Quant au baquet en zinc du bain hebdomadaire, il est trop gros, y compris bourré de linge. On en rachètera un là-bas, il faudra bien se laver ! Un plus large, parce que j’ai encore grandi. Et l’écuelle en fer blanc ? Celle des flambées d’alcool qui dans l’hiver d’Alger me réchauffent le corps au sortir de l’eau. L’écuelle cabossée et jaunie par le feu, on la laisse parce que là-bas il paraît qu’on aura du chauffage, du vrai,  sur la tête de ma mère !...  C’est quoi le vrai chauffage ? On aura même l'eau chaude. Plus chaude que la mer, dé ! Et la mer, comment on l'emporte ? La chance de Pépé !...


Les coups du feu

Quelques mois plus tard, dans l’appartement parisien de la porte de Vanves, un peu après dîner, avant l'impensable luxe de la douche, ta ta ta ta… la famille sursaute. Des rafales de mitraillette, des grenades, nombreuses. Les tirs sont nourris. Le cœur tape dans nos poitrines brusquement enflées de peur et d’attente. Un coup d’état ? On se précipite vers le poste, comme toujours. Peut-être la Maison de la Radio est-elle déjà prise ? On va surveiller par la fenêtre, ici pas de balcon. Une gerbe bleue monte dans le ciel noir, suivie d’une rouge, d’une autre qui crépite. Le bouquet retombe en pleurant comme nos crétines espérances.
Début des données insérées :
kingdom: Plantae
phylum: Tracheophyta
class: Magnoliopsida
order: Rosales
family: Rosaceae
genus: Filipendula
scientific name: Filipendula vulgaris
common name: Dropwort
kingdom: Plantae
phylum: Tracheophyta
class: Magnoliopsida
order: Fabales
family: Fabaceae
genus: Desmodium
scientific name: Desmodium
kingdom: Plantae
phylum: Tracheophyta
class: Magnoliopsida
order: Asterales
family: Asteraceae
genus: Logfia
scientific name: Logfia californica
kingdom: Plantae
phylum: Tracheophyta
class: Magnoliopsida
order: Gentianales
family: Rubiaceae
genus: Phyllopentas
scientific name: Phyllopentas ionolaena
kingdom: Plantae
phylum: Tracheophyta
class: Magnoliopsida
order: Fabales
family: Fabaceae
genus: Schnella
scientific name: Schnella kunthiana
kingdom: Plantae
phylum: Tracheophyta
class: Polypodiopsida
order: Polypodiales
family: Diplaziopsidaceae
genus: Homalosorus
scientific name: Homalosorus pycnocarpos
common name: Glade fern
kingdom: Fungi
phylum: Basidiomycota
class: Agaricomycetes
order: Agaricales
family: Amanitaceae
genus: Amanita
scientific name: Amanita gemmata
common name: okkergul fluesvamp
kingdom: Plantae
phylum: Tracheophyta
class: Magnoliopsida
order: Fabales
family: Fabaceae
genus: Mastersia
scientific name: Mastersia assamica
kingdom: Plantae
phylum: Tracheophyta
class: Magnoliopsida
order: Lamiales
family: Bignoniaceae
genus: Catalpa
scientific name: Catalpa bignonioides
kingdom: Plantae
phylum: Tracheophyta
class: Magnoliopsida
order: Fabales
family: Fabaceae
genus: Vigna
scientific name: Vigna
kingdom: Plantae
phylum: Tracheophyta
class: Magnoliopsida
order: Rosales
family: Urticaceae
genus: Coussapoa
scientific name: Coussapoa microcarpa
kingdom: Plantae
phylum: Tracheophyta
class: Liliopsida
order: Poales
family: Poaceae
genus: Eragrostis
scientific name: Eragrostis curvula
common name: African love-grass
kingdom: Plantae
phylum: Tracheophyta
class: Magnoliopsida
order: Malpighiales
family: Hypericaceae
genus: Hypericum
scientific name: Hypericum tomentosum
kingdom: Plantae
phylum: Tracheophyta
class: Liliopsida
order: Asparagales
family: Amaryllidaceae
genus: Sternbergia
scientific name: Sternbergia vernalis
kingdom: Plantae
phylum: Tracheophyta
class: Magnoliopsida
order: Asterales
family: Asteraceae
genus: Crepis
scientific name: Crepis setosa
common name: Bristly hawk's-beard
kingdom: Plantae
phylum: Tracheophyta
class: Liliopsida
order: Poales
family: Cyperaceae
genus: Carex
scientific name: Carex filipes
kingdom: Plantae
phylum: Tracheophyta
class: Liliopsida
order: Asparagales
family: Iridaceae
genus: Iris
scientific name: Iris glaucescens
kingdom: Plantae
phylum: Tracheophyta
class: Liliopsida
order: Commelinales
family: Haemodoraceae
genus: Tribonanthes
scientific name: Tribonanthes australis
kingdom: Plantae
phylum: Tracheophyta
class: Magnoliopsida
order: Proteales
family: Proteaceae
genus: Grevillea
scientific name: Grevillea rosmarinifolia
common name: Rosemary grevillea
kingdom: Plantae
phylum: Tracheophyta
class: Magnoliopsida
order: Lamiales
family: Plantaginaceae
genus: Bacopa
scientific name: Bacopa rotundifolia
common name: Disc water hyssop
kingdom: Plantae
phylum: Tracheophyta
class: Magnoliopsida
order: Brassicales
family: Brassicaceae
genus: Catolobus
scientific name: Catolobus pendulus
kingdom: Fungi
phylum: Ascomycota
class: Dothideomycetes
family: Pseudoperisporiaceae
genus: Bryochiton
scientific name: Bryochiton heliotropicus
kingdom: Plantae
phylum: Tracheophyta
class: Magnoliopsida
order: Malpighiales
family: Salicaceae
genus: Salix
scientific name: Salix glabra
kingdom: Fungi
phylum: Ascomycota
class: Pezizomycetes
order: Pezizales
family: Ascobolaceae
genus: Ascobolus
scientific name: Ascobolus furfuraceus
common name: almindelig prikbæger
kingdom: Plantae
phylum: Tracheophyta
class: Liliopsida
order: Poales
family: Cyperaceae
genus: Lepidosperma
Nous sommes le 14 juillet 1962. Le feu n’était qu’un artifice. Nous ne repartirons jamais en Algérie. Ce ne sera pas la terre de partage qu’on aurait pu rêver. Ada macane... Nous retournons à des pensées raisonnables, au silence pacifié, et le ciel de la porte de Vanves rentre à jamais dans sa noire coquille de neuf mètres cubes.